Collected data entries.
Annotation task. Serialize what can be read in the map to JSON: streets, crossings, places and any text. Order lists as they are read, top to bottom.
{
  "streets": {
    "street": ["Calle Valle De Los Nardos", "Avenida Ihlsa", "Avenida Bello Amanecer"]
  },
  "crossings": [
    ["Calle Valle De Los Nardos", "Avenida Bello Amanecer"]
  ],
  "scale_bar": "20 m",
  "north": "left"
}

About this task.
Quote all the records. Keep every word exact.

Written response.
Annotation task. Serialize what can be read in the map to JSON: streets, crossings, places and any text. Order lists as they are read, top to bottom.
{
  "streets": {
    "street": ["Calle Valle De Los Nardos", "Avenida Ihlsa", "Avenida Bello Amanecer"]
  },
  "crossings": [
    ["Calle Valle De Los Nardos", "Avenida Bello Amanecer"]
  ],
  "scale_bar": "20 m",
  "north": "left"
}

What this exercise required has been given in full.